Evangelio
Mt 6, 7-15
En aquel tiempo, Jesús dijo a sus discípulos: “Cuando ustedes hagan oración no hablen mucho, como los paganos, que se imaginan que a fuerza de mucho hablar, serán escuchados. No los imiten, porque el Padre sabe lo que les hace falta, antes de que se lo pidan. Ustedes, pues, oren así:
Padre nuestro, que estás en el cielo,
santificado sea tu nombre,
venga tu Reino,
hágase tu voluntad
en la tierra como en el cielo.
Danos hoy nuestro pan de cada día,
perdona nuestras ofensas,
como también nosotros perdonamos a los que nos ofenden;
no nos dejes caer en tentación
y líbranos del mal.
Si ustedes perdonan las faltas a los hombres, también a ustedes los perdonará el Padre celestial. Pero si ustedes no perdonan a los hombres, tampoco el Padre les perdonará a ustedes sus faltas”.
Meditacion:
El Evangelio de hoy nos recuerda el Padrenuestro, esa oración que aprendimos, casi con seguridad, de pequeños y que tantas veces hemos repetido en nuestra vida, unas como papagayos y otras quizá también deteniéndonos en lo que decimos, intentando saborear cada una de sus palabras.
Porque la realidad es que para ser una oración tan breve, sus palabras dicen muchas cosas. Quizá demasiadas para que, a pesar de los años, hayamos llegado a entenderlas y asimilarlas del todo. Basta con el comienzo para quedarnos ya parados y asombrados. “Padre nuestro”. De entrada nos referimos a Dios como “Padre”. Lo importante de la afirmación es la relación en que nos situamos con él. Padre es una palabra que huele a familia, a hogar, a mesa común, a cariño. También es verdad que para algunos y sus malas experiencias, Padre puede saber a abuso, dominio, opresión, control… pero no es así el “Abbá” de que nos habla Jesús en los Evangelios. Y fue Jesús el que nos enseñó/regaló esta oración tantas veces repetida a lo largo de la historia por tantos creyentes.

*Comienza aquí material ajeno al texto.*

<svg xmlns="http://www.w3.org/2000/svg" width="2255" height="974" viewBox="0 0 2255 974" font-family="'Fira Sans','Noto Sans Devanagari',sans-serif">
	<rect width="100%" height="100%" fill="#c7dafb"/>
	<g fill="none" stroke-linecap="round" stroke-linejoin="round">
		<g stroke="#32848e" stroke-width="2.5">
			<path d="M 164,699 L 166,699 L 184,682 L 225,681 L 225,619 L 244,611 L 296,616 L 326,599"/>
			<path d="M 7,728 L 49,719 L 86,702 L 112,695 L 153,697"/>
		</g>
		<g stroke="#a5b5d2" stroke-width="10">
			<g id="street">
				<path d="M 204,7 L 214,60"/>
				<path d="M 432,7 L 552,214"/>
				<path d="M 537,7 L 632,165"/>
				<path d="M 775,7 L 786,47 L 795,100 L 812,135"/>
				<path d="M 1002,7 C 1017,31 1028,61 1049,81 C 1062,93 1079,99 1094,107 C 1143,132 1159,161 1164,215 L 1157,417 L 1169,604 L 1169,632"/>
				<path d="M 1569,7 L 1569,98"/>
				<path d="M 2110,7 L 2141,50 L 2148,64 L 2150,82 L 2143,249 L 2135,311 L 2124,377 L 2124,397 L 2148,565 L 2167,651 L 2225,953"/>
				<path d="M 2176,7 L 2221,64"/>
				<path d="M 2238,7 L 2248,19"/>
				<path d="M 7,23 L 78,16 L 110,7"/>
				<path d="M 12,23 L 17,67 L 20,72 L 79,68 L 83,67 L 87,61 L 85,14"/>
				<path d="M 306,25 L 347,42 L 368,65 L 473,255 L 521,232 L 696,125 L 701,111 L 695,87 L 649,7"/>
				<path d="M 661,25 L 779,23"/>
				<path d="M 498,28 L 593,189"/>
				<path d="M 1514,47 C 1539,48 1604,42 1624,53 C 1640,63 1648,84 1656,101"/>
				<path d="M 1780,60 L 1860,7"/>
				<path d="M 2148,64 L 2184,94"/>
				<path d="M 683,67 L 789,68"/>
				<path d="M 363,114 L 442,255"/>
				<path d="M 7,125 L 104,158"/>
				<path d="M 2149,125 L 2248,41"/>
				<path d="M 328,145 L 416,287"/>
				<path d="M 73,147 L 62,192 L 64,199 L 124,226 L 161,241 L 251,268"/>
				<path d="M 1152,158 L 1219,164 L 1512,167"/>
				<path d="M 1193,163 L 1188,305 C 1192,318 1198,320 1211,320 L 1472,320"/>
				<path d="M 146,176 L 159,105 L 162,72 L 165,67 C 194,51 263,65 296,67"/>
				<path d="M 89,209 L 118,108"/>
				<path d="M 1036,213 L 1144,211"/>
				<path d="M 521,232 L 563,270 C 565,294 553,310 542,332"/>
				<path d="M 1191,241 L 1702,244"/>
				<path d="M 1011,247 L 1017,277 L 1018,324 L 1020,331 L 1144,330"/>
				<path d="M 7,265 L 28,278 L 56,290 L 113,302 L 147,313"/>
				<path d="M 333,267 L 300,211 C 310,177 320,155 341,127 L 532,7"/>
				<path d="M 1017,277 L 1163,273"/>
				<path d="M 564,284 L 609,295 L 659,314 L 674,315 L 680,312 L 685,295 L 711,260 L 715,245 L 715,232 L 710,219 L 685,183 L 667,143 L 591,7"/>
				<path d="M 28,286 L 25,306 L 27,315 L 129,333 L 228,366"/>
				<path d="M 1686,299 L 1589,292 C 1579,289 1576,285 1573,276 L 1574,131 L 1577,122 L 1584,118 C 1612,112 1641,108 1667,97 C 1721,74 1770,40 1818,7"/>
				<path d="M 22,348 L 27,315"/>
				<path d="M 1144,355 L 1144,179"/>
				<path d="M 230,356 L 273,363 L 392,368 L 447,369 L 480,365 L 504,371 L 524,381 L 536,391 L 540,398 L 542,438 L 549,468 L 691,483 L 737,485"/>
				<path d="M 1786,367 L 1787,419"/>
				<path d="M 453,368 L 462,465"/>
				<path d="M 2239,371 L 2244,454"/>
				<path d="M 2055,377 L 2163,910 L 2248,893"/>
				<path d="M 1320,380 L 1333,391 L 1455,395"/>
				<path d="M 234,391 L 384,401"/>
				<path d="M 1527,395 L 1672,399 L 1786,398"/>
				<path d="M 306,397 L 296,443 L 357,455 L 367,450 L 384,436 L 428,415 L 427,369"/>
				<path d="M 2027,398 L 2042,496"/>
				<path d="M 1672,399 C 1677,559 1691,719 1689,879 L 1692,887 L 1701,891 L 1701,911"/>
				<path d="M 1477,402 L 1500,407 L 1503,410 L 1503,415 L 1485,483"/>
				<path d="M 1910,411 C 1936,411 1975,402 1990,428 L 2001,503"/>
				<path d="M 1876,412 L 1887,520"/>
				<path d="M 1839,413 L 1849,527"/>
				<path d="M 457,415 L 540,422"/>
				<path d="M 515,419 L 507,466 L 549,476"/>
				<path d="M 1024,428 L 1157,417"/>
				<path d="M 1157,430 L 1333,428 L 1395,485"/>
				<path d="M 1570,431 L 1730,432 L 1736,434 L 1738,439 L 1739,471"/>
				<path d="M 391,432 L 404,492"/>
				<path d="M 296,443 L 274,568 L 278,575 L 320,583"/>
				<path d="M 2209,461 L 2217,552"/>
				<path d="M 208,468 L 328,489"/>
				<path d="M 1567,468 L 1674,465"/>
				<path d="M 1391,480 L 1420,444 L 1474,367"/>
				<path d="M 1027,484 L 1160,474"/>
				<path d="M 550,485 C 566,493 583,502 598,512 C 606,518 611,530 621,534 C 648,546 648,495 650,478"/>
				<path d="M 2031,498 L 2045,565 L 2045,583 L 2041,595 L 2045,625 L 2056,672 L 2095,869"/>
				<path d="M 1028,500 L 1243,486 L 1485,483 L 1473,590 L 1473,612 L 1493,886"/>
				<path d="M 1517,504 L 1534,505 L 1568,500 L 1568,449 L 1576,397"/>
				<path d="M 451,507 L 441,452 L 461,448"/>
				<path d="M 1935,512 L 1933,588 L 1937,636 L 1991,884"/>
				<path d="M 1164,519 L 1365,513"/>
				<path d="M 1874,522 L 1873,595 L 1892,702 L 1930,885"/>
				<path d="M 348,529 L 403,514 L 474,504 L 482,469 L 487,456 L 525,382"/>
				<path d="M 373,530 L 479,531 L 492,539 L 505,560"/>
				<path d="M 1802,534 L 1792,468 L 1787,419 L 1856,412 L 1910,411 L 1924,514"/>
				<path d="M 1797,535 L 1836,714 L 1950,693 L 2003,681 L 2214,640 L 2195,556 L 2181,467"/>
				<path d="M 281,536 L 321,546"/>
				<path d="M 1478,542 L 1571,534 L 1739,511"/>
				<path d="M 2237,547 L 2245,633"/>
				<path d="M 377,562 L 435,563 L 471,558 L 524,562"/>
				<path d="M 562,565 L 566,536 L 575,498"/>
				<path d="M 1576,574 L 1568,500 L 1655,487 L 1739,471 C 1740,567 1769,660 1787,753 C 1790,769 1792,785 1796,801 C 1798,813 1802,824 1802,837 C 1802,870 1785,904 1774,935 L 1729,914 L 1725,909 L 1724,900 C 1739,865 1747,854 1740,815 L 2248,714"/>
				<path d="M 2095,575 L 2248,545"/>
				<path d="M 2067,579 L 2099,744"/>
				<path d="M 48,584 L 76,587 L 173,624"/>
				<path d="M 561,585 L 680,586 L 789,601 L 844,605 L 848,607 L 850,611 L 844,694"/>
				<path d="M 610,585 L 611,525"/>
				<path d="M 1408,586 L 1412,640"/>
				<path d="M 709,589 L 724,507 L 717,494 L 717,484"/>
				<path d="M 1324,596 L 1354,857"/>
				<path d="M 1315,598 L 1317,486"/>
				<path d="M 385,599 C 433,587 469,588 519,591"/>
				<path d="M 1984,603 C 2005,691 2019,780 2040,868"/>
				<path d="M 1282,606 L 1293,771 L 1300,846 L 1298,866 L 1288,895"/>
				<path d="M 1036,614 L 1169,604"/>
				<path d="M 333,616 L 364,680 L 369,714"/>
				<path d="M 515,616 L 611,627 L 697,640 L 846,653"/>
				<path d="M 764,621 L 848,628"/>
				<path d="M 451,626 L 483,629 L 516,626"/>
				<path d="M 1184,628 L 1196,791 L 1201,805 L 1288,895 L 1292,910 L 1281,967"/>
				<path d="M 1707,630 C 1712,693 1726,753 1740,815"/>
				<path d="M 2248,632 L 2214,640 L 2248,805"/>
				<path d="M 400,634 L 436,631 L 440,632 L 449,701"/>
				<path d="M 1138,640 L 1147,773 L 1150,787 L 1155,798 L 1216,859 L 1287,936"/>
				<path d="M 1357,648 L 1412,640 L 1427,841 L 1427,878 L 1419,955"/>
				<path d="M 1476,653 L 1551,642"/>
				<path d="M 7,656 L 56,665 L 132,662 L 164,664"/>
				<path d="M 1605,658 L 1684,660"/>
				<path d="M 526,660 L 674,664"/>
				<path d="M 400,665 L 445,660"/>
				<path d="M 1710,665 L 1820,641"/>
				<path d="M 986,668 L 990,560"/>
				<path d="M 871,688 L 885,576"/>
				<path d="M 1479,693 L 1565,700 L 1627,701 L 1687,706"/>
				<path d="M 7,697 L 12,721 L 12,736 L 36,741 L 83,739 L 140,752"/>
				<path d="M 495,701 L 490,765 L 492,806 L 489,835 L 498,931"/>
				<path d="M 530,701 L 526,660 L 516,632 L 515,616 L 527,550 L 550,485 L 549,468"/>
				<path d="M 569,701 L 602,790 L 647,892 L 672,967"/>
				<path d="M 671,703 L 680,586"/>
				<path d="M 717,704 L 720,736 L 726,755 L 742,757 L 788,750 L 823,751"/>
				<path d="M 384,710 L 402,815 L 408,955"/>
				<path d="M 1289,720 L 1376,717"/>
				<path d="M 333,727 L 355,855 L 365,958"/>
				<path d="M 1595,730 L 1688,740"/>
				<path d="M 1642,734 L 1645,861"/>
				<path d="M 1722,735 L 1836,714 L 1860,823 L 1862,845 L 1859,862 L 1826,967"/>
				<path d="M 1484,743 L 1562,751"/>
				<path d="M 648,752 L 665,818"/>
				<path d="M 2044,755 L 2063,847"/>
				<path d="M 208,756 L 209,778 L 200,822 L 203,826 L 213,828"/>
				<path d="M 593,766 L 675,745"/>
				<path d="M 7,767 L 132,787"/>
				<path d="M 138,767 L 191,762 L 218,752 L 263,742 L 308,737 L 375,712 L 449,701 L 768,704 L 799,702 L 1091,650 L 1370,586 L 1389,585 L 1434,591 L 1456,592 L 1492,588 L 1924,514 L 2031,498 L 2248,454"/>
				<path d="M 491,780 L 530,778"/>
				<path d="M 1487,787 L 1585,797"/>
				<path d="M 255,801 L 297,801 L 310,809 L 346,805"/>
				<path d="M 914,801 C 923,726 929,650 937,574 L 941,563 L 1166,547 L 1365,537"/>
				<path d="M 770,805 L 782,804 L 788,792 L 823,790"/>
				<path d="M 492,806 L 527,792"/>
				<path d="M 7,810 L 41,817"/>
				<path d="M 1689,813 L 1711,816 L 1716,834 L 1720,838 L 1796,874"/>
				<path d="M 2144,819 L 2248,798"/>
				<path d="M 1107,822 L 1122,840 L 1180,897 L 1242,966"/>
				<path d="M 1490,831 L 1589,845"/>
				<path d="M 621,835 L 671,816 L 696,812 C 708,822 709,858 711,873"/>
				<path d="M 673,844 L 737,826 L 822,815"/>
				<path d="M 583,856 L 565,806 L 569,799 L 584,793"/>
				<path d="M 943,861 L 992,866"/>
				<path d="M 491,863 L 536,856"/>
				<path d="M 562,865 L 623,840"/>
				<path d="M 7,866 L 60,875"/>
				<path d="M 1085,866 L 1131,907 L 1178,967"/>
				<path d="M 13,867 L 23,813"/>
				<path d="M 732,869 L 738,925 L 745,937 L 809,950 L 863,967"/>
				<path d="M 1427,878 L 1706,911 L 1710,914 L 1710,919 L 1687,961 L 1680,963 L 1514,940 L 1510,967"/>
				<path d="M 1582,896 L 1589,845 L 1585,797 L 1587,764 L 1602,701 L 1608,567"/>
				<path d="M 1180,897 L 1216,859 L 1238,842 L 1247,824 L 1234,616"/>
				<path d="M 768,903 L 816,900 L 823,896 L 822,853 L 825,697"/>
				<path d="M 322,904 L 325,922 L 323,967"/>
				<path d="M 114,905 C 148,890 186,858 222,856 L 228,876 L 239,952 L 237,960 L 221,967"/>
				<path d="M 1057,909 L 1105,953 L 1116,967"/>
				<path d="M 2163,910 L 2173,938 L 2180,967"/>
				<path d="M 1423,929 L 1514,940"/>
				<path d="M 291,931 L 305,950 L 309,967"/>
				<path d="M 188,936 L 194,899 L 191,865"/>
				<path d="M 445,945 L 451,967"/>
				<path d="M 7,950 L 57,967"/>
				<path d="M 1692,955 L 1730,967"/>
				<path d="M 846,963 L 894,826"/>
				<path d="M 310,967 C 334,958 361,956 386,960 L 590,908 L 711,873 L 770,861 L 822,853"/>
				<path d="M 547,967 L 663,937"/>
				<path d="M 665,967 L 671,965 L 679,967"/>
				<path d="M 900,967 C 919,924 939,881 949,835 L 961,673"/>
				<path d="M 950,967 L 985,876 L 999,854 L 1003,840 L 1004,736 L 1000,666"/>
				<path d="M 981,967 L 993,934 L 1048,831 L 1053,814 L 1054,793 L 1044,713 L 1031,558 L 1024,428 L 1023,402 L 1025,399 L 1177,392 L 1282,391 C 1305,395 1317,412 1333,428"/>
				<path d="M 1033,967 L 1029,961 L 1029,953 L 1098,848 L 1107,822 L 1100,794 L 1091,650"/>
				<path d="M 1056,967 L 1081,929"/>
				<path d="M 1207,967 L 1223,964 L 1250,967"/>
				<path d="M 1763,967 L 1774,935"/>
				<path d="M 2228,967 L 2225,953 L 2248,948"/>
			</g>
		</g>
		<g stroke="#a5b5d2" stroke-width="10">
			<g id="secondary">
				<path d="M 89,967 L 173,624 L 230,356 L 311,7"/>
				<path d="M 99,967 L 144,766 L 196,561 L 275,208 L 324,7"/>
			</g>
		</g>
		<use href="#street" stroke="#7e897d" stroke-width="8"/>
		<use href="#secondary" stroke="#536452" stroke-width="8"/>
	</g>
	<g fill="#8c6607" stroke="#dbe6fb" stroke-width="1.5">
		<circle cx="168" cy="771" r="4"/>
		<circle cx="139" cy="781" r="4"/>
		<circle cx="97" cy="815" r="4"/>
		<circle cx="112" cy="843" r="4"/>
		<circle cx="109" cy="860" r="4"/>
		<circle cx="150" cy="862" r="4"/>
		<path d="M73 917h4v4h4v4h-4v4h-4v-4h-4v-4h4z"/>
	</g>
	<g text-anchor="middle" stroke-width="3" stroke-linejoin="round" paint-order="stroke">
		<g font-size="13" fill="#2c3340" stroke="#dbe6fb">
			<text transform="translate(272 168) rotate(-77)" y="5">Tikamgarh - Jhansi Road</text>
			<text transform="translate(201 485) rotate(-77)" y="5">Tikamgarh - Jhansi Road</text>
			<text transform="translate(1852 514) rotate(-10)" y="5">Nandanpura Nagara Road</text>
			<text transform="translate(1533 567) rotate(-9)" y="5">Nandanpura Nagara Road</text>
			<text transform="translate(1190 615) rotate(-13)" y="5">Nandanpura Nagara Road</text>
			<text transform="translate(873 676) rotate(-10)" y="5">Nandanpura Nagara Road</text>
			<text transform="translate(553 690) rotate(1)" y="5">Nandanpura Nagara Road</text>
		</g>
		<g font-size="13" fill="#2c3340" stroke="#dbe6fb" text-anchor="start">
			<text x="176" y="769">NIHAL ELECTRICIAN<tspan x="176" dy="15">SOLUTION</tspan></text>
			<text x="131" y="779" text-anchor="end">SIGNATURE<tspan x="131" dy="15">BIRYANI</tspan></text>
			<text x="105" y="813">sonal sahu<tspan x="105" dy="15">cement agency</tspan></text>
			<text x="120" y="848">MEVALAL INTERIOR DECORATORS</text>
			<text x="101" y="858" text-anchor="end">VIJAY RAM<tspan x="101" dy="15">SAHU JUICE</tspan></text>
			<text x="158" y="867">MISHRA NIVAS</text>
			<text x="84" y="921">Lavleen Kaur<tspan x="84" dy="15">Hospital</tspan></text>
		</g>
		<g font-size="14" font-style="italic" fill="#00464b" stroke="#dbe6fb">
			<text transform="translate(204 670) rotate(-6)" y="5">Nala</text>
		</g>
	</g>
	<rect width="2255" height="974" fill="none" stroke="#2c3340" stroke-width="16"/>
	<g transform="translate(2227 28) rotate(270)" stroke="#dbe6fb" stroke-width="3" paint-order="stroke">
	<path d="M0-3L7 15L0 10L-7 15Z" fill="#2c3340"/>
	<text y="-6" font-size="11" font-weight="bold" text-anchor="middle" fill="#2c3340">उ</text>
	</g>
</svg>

Leí una vez que el Santo Cura de Ars, en sus momentos de oración, nunca llegaba a terminar de rezar el Padrenuestro porque con sólo decir la primera palabra, Padre, ya se quedaba tan admirado que era incapaz de seguir. Pues resulta que Dios no es solo Padre, es que es padre nuestro. Más admiración todavía. Más quedarnos sin palabras. Más que brota del corazón el agradecimiento.
Y luego vienen otras palabras que hablan de su reino, de su voluntad, del pan de cada día que tanto necesitamos, del perdón, que posiblemente necesitamos más que el pan. Y la petición última, que cierra la oración: que nos libre del mal que nos atenaza y nos rodea, que a veces parece anidar incluso en nuestros corazones, hecho envidia o ira o cólera o…
En esta Cuaresma, cuando recemos el Padrenuestro, que no lo hagamos a la carrera, que dejemos que las palabras lleguen a nuestro corazón y que éste se llene de cariño, de perdón de misericordia, de paciencia, de comprensión. Que se llene de todo eso que hace un buen padre con sus hijos.